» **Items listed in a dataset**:
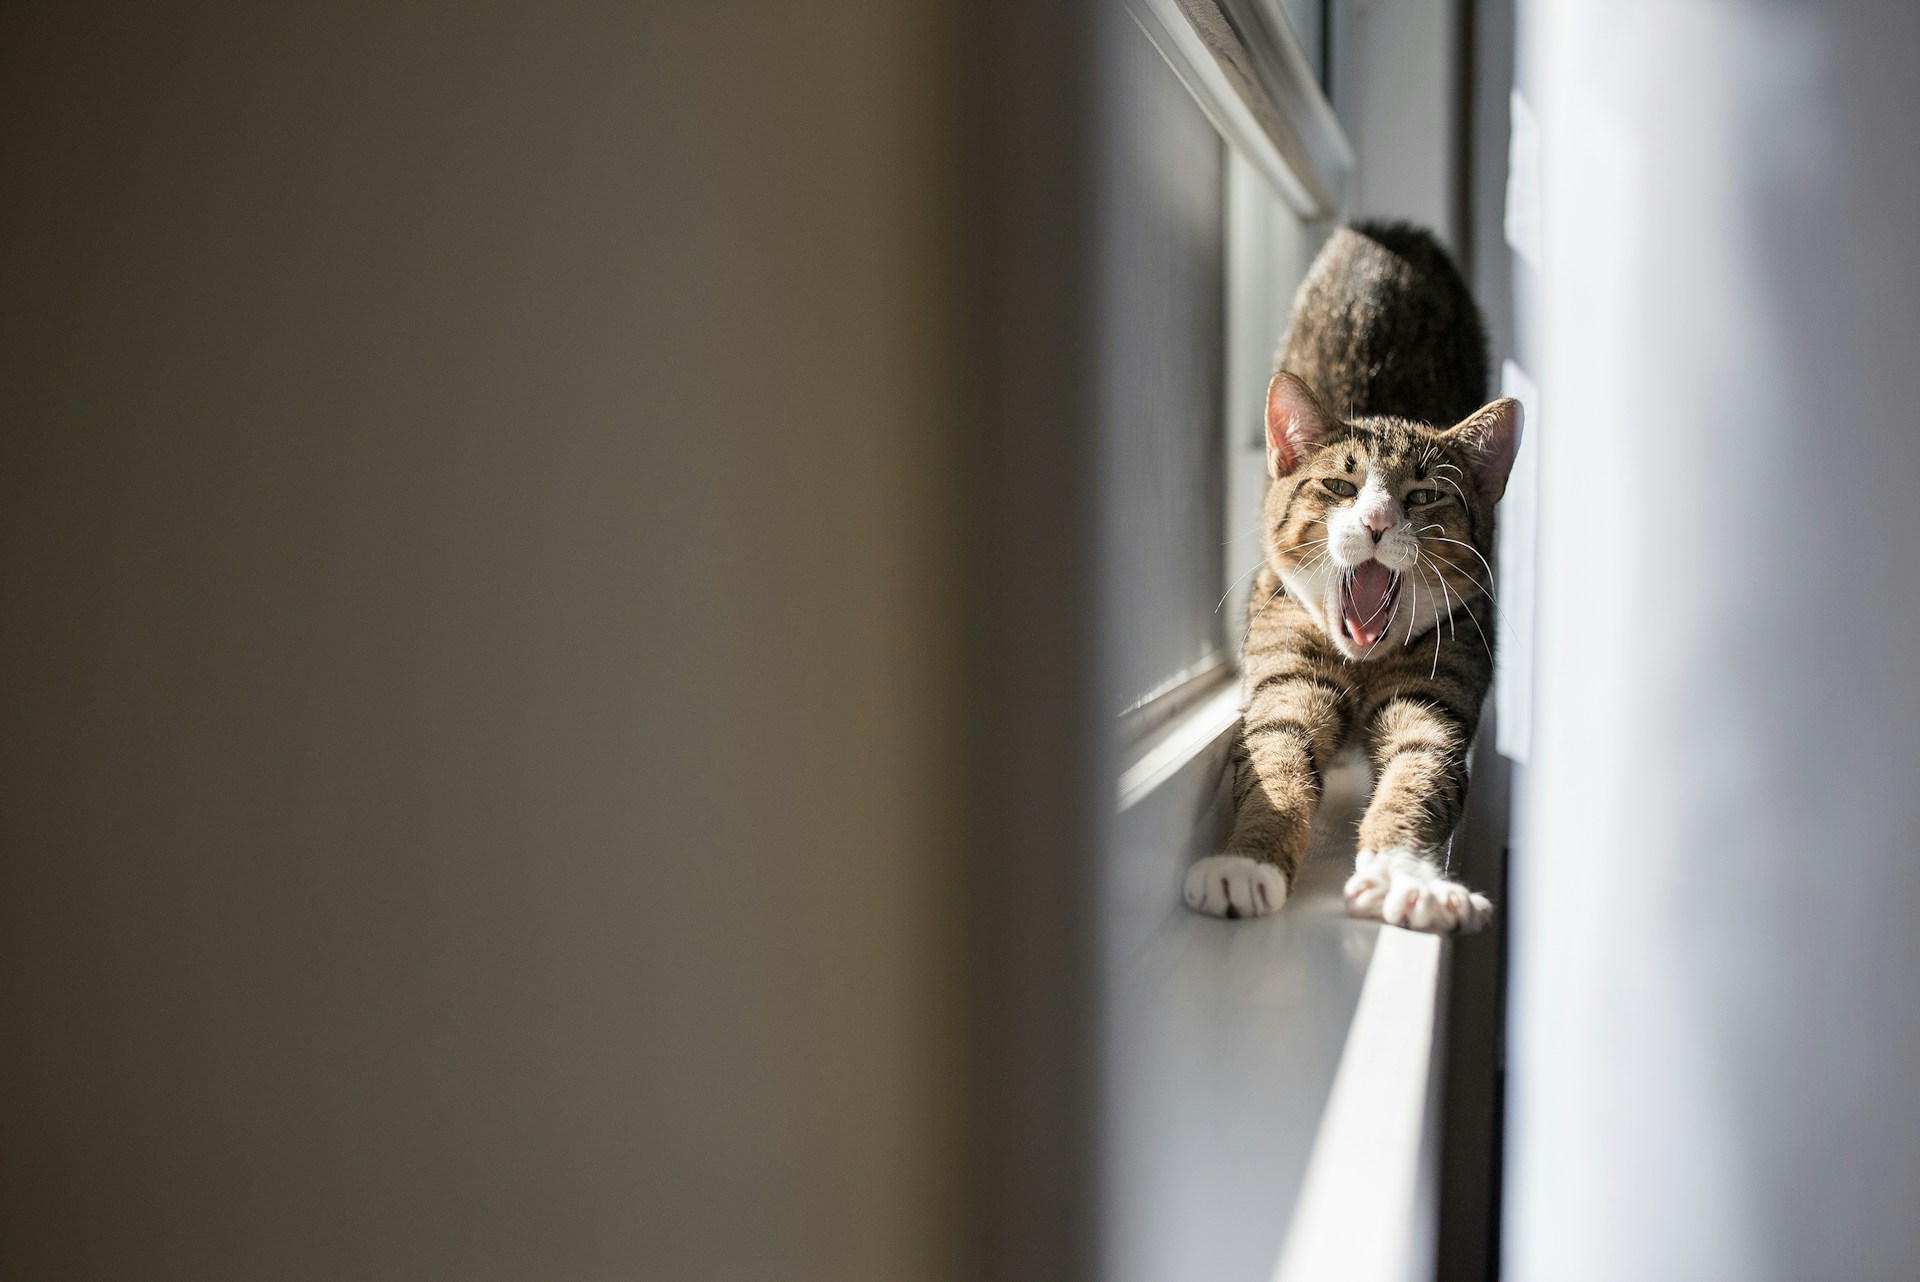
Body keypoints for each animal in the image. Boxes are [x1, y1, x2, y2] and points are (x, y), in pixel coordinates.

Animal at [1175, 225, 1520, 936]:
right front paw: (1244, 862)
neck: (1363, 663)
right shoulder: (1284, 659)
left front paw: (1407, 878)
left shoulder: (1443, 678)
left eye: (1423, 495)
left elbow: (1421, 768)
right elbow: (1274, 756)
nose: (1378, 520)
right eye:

» **PROBLEM DETAILS**: Leave the pictures out and reproduce all of the records exactly.

» **WRITTEN ANSWER**:
Body keypoints for each animal in the image. Boxes are [x1, y1, x2, y2] and points are (x, y), in pixel coordinates.

Animal at [1175, 225, 1520, 936]:
right front paw: (1244, 862)
neck: (1363, 663)
right shoulder: (1284, 659)
left front paw: (1407, 878)
left shoulder: (1443, 678)
left eye: (1423, 495)
left elbow: (1421, 768)
right elbow: (1274, 756)
nose: (1378, 520)
right eye:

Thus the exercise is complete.